YOUR TASK:
Extend the interview with Teleport CEO Sten Tamkivi below, picking up right after its final sentence.

SELECTED TEXT:

#####

Sten Tamkivi - Teleport

A company like Teleport probably wouldn't have existed 10 or 15 years ago. The rise of tech startups and the emergence of robust online communication tools means millions of people have shifted from the office to "work from anywhere" over the past decade. Millions more are expected to follow over the next few years as more of our work involves manipulating bits of data instead of physical objects and place matters less.

Teleport makes tools for this emerging, globally distributed workforce. Their growing suite of tools helps a new breed of startups coordinate meetings, plan travel and find the best place to live. Naturally, Telelport itself is a globally dispersed team. Here's CEO and co-founder Sten Tamkivi on building a company in this new era of work.

Explain what Teleport does and your role there.

Teleport is a Place Scout for Startup People. We build software for people creating tech companies (as founders or employees) to find the best place to be for what they need to do: reduce cost to extend their runway, find like-minded people to build with, be closer to clients, land in a tax and regulatory environment with least friction, and so forth.

We have launched three products launched this far:

I am one of the three co-founders (with Silver Keskküla and Balaji Srinivasan), as well as the CEO of the company.

How many people are at Teleport now and how spread out are you?

Teleport is today a team of 10 full time, and we have a few freelancers and interns who are spending a large share of their time with us, especially in the summer.

We are running a fully distributed team in 6 countries: Estonia, US, Germany, Switzerland, UK & Ukraine + my co-founder Silver is roaming as a full nomad in places like Colombia and Galapagos islands most recently. We are spread across 10 timezone hours (Palo Alto to Tallinn/Kiev) and try to stay in those bounds for now. Our team speaks English, Estonian, Russian, Ukrainian, German and Spanish. And just a little bit Chinese and Japanese.

What led you toward hiring a distributed team for your company? Many of Teleport's core team previously worked on Skype, a favorite tool for connecting remote workers. How did your experience at Skype influence your approach to building Teleport, both the product and the company?

The Skype roots that half of our team share are definitely a huge part in both what we are building, as well as how are we doing it. Basically, if at Skype we were making the world a smaller place in metaphorical sense, virtually, at Teleport we are getting to the next stage and moving people around physically.

At the same time, Skype was a super distributed organization -- by the time we got to 200 people we were already spread across 10 locations and 16 timezones. I guess we just thought that building what we build, free communication tools, we don’t have to be in the same room - so why limit yourself.

#####

DATASET SECTION:
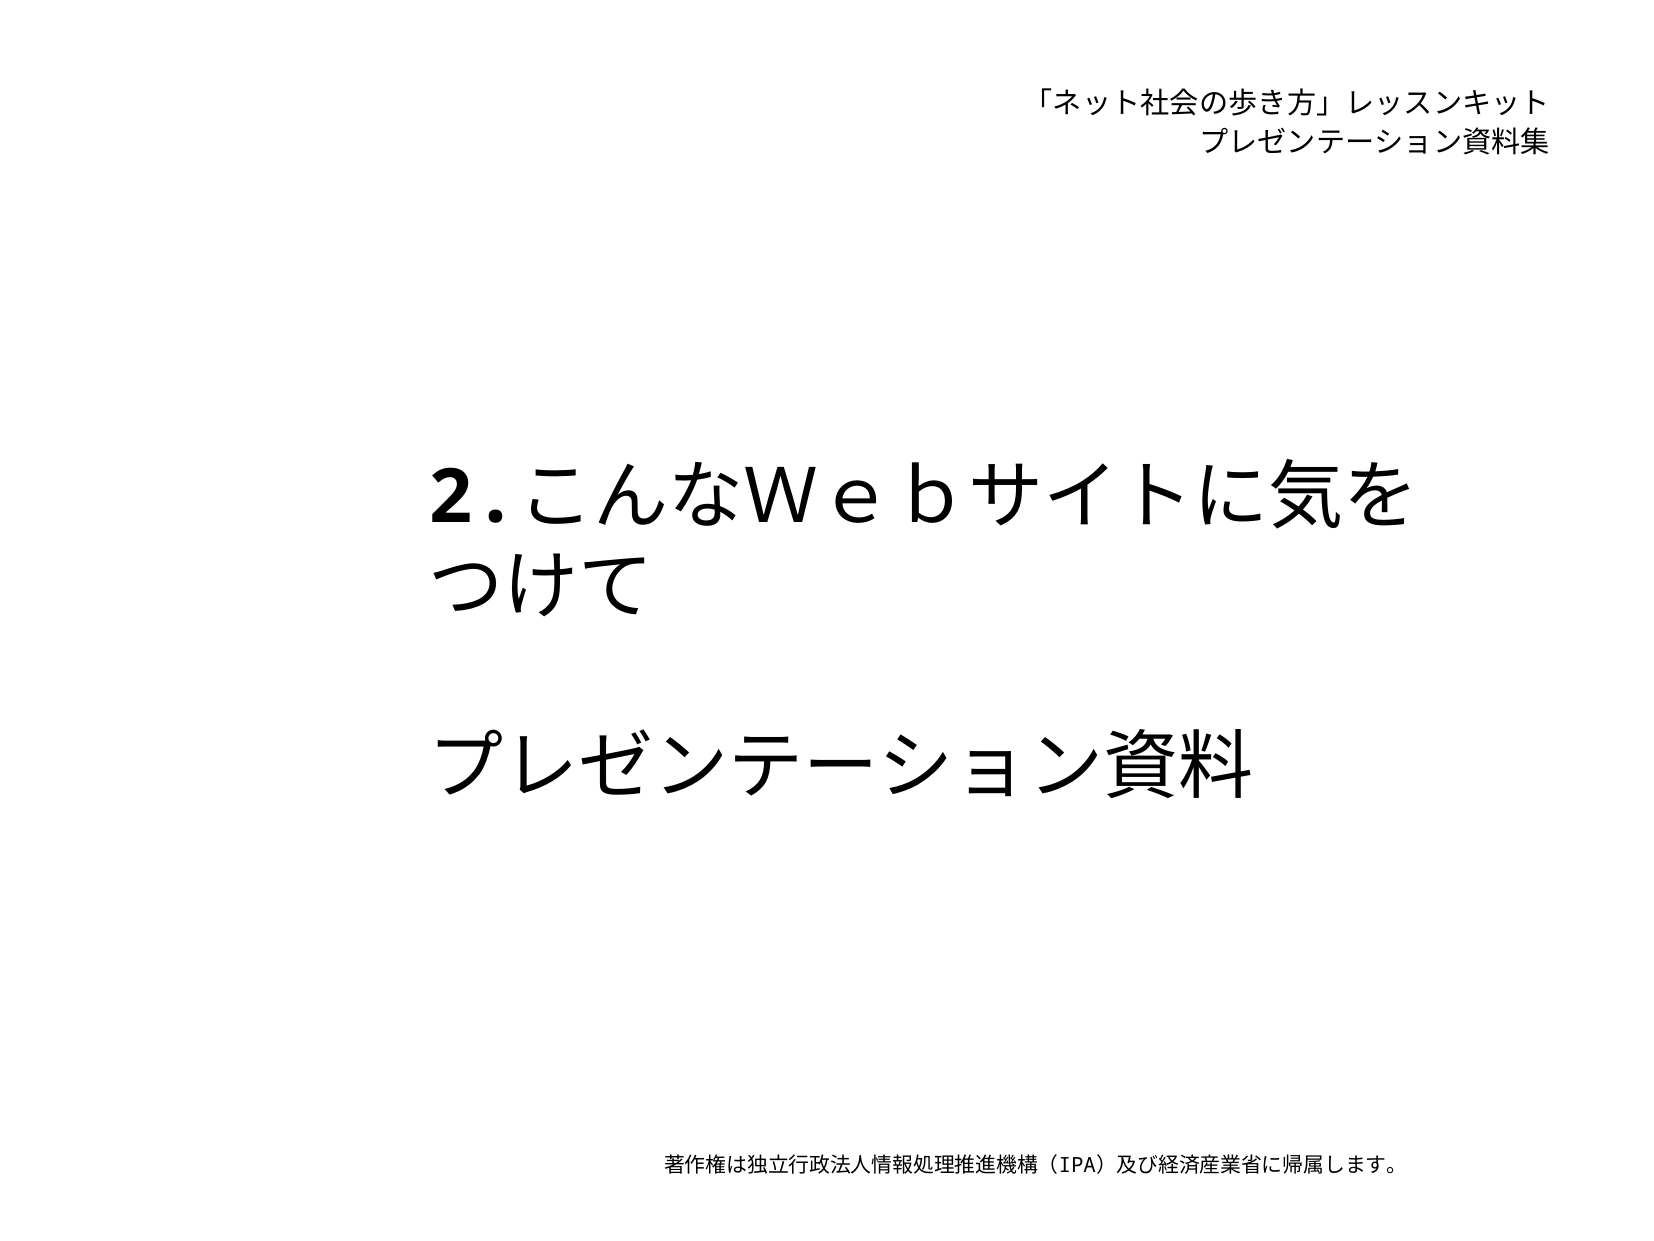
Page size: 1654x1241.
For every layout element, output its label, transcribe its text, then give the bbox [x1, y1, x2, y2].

#####

TASK RESULT:
Compared to traditional office environments, do you think you lose anything working remotely? What do you gain?

I really love working in an office with high quality hifi equipment, streaming ambient beats in the corner. That is hard to replicate with headphones in a cafe or co-working space, even when we have published our Tallinn office playlist on Rdio to the entire team to enjoy and contribute to. And I think there is more to this music example in metaphorical sense -- in any remote setting you easily loose the most ambiguous kinds of communication first, the serendipity and the subtle sense of being together and building together. Being remote it is easy to agree on written report formats, and much harder on the little cultural rituals and elbow nudges.

If at Skype we were making the world a smaller place in metaphorical sense, virtually, at Teleport we are getting to the next stage and moving people around physically.

That same sense of physical togetherness is of course a cost or even a distraction on its own. So a big benefit of remote work is a cleaner separation of communication vs. individual work (or, your maker vs. manager schedule, to quote Paul Graham). Many people, especially in engineering and creative roles, confess they become much more productive when they have more individual “maker” time in uninterrupted blocks, from which they only consciously surface to interact with the team. I believe this is true, but you have to master extracting all the inputs and opinions from your team in those condensed communication windows -- whereas in a single office you could just walk over to their desk 8 times a day to clarify your next question.

What is the most important thing your team does to ensure successful collaboration across geography?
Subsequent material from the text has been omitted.